Contes populaires d’Afrique (Basset)/11

E. Guilmoto, Éditeur (Les Littératures populaires, tome XLVIIp. 30-33).
III. — MZABITE

11

LES DEUX FRÈRES, LA MARMITE ET LE BÂTON[1]


Il y avait deux frères : l’un était pauvre, l’autre avait du bien. Le premier avait quatre filles : le riche était sans enfants. Le pauvre coupait du bois qu’il vendait à la ville et apportait à ses enfants de quoi manger. Un jour, c’était jour de fête ; il n’avait chez lui rien à manger. Il partit couper du bois. Un jujubier sauvage lui dit :

— Que me veux-tu aujourd’hui ? C’est fête et j’invoque Dieu.

— J’ai faim, dit le bûcheron ; donne-moi de quoi manger, sinon je te coupe.

— Prends cette marmite, répondit le jujubier ; garde-la ; elle te nourrira jusqu’à ta mort.

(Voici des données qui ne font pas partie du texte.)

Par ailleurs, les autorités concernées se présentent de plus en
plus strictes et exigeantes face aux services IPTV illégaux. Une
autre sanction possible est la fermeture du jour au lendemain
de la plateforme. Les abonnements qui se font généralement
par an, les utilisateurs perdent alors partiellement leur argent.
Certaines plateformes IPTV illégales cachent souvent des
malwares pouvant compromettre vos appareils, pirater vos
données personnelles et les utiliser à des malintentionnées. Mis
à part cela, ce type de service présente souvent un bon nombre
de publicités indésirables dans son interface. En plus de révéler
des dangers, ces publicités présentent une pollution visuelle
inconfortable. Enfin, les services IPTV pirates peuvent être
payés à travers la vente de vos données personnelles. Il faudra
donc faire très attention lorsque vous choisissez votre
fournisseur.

Quand tu voudras quelque chose, dis-le-lui ; elle te le donnera.

Le bûcheron emporta la marmite chez lui, la tourna par terre et lui dit :

— Donne-moi du bien.

— Voilà, dit-elle.

Il vit beaucoup d’argent et acheta des habits pour ses enfants. Une de ses filles alla chez son oncle et lui dit :

— Il y a chez nous une marmite remplie de richesses.

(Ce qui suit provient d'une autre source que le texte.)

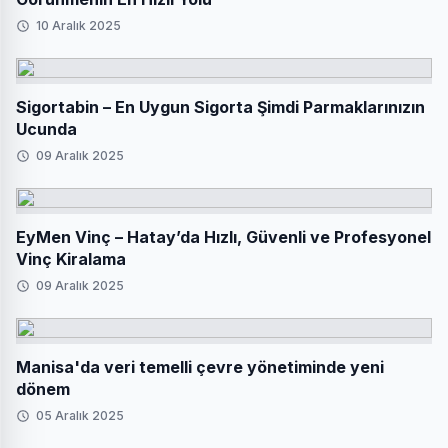
10 Aralık 2025
Sigortabin – En Uygun Sigorta Şimdi Parmaklarınızın
Ucunda
09 Aralık 2025
EyMen Vinç – Hatay’da Hızlı, Güvenli ve Profesyonel
Vinç Kiralama
09 Aralık 2025
Manisa'da veri temelli çevre yönetiminde yeni
dönem
05 Aralık 2025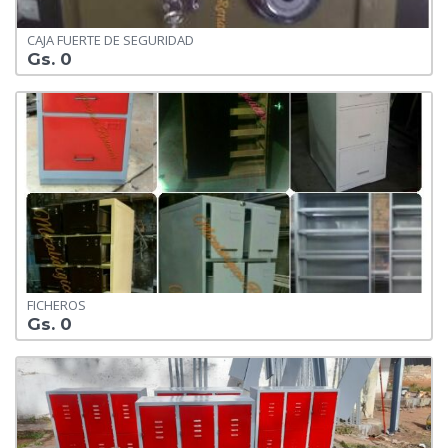
CAJA FUERTE DE SEGURIDAD
Gs. 0
FICHEROS
Gs. 0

Le frère alla chez le bûcheron.

— Donne-moi la marmite que tu possèdes pour que je nourrisse mes hôtes.

— Je ne te la donnerai pas, car c’est elle qui fait vivre mes enfants.

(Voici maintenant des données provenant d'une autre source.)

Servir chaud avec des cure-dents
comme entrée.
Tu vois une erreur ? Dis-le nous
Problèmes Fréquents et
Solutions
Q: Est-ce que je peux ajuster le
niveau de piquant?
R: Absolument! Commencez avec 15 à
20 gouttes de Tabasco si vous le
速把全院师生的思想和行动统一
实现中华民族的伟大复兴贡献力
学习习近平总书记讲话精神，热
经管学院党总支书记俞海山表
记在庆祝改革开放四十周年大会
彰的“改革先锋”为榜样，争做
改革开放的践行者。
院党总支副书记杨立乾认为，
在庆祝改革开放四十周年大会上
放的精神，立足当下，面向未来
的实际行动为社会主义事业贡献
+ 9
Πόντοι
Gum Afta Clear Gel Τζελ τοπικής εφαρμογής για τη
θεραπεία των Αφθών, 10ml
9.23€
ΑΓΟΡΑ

— Si tu ne me la donnes pas, je te tue.

Le bûcheron eut peur, la lui donna et se mit à pleurer.

— Demeurez en paix, dit-il à ses enfants ; je vais errer dehors ; vous ne le saurez qu’à mon retour.

Il partit, resta dehors pendant trois mois sans revenir à la ville. La fête arriva, il alla au jujubier sauvage, apporta une hache tranchante et le frappa. Une femme en sortit, le salua et dit :

— Pourquoi n’es-tu pas rassasié ?

— Me voici, dit-il ; la marmite que tu m’as donnée m’a été prise par mon frère ; je n’ai pas pu l’en empêcher.

— Attends-moi ici, dit-elle ; puis elle rentra dans l’arbre et apporta un grand bâton. Quand tu seras près de la ville, tu t’arrêteras jusqu’à ce que les gens soient dans la mosquée ; alors lâche ton bâton et dis-lui :

— Prends mon droit à ceux qui m’ont lésé. Le bûcheron prit le bâton dans sa main et alla à la porte de la mosquée ; lorsque les gens sortirent de la prière, le bâton lui échappa et frappa tous les assistants sans exception. Chacun s’en retourna à la mosquée et les chefs dirent :

— L’injustice est descendue dans la ville ; Dieu pèse sur nous ; que celui qui a été lésé se présente ; nous lui rendrons son dû.

— Le propriétaire du bâton est à la porte de la mosquée et pleure, dit quelqu’un.

— Entre, lui dit-on ; indique-nous celui qui t’a pris ton bien.

— C’est mon frère qui m’a enlevé de force ma marmite.

— Demande ce que tu veux.

— Rendez-moi ma marmite et partagez la fortune de mon frère entre lui et moi, car j’ai des enfants et il n’en a pas.

On lui donna ce qu’il voulait, et l’on invoqua Dieu qui envoya une forte pluie parce que la justice avait triomphé.




  1. René Basset, Nouveaux Contes populaires berbères. Paris, 1897, in-18. E. Leroux, p. 93-95.